TAREFA A: Reproduza sem alterações os registros, começando pela linha que contém "at upper center?" e terminando no fim dos registros, com ambas as extremidades incluídas.
──────────
Onde estão os nossos heróis?

Há apenas três décadas, quando o Brasil navegava em meio às crises econômicas e ingressava na redemocratização, figuras proeminentes surgiam como exemplos de liderança em diversas áreas. Ulysses Guimarães, Ayrton Senna, Betinho e outros nomes alcançavam um status de consenso, reconhecidos pelos papéis que desempenhavam naquele momento histórico.

Chegamos a 2018. Uma grave crise política e econômica levou os brasileiros à desesperança, ao desemprego e a questionar as instituições. Mas, em contraste com 30 anos atrás e com o panorama de outras nações, a população se encontra em um deserto. Para onde quer que olhe, não vê ninguém que a conduza ao tão sonhado oásis: um país com melhores perspectivas.

Onde estão as lideranças da atualidade? Por que enfrentamos essa ausência de figuras em quem acreditar e que inspirem nossa caminhada para o futuro?

“Diferentemente de outras nações, temos no Brasil certo desprezo pela trajetória de nossas lideranças históricas. Em situações de dilemas morais como a que vivemos, o que Joaquim Nabuco faria? No tempo de Juscelino Kubitschek, quais foram os problemas que ele enfrentou – e como enfrentou?”, questiona o historiador Vinícius Müller. “Essa falta de apreço pelos líderes do passado nos deixa sem referências sobre aquilo que esperamos de uma liderança”, acrescenta Müller, que é professor do Insper e também integra o Centro de Liderança Pública (CLP).

O que é ser líder?

Professor e coach, Roberto Madruga define no livro “Triunfo da Liderança” que o líder é a “pessoa que comanda, conduz, influencia e inspira uma equipe para o melhor caminho possível e para o sucesso sempre, gerando benefícios mútuos”. A partir disso, afirma o autor, as pessoas se tornam mais bem-sucedidas, a sociedade prospera, e o líder transforma-se no grande condutor do progresso.
──────────
TAREFA B: Prossiga o texto sobre a falta de lideranças no Brasil a partir da última frase apresentada.

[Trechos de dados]
──────────
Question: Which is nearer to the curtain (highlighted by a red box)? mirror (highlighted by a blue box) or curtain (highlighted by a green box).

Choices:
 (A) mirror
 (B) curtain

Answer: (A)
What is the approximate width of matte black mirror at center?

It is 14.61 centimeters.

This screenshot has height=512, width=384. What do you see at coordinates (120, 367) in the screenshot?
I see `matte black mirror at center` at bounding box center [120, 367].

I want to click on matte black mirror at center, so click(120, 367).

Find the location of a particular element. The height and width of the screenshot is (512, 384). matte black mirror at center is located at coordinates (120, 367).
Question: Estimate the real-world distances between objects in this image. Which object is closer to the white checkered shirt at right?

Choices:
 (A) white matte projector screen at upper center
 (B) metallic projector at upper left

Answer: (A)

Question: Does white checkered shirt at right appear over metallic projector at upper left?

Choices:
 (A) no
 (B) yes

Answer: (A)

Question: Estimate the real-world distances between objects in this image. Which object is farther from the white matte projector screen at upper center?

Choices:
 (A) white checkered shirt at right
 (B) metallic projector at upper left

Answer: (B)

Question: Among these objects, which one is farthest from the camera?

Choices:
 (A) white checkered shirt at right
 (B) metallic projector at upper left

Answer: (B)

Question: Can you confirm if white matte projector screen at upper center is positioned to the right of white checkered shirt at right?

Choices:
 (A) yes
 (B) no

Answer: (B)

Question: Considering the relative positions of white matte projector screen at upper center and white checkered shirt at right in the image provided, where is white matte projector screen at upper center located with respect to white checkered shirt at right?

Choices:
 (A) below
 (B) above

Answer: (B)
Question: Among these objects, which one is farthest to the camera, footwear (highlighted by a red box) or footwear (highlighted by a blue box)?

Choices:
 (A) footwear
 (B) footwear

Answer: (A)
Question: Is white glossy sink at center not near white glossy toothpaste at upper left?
──────────
RESULTADO DO EXERCÍCIO A:
Question: Estimate the real-world distances between objects in this image. Which object is farther from the white matte projector screen at upper center?

Choices:
 (A) white checkered shirt at right
 (B) metallic projector at upper left

Answer: (B)

Question: Among these objects, which one is farthest from the camera?

Choices:
 (A) white checkered shirt at right
 (B) metallic projector at upper left

Answer: (B)

Question: Can you confirm if white matte projector screen at upper center is positioned to the right of white checkered shirt at right?

Choices:
 (A) yes
 (B) no

Answer: (B)

Question: Considering the relative positions of white matte projector screen at upper center and white checkered shirt at right in the image provided, where is white matte projector screen at upper center located with respect to white checkered shirt at right?

Choices:
 (A) below
 (B) above

Answer: (B)
Question: Among these objects, which one is farthest to the camera, footwear (highlighted by a red box) or footwear (highlighted by a blue box)?

Choices:
 (A) footwear
 (B) footwear

Answer: (A)
Question: Is white glossy sink at center not near white glossy toothpaste at upper left?

RESULTADO DO EXERCÍCIO B:
“O líder não é aquele que nos diz o que fazer, mas sim aquele que nos indica quais perguntas devemos fazer”, ressalta Vinícius Müller. O historiador acrescenta ainda que as lideranças devem atuar equilibrando adaptação e convicção, criando um espaço comum ao debate. “E isso é mais difícil de ocorrer quando o debate público é radicalizado e tomado por frases de efeito”, destaca.

O cientista político Luiz Felipe D’Ávila elenca três características essenciais que o líder deve possuir: habilidade de formar times com diversidade de talento e de pensamentos; boa comunicação, unindo as pessoas por meio da narrativa; e capacidade de institucionalizar políticas públicas, dando continuidade aos projetos de gestão.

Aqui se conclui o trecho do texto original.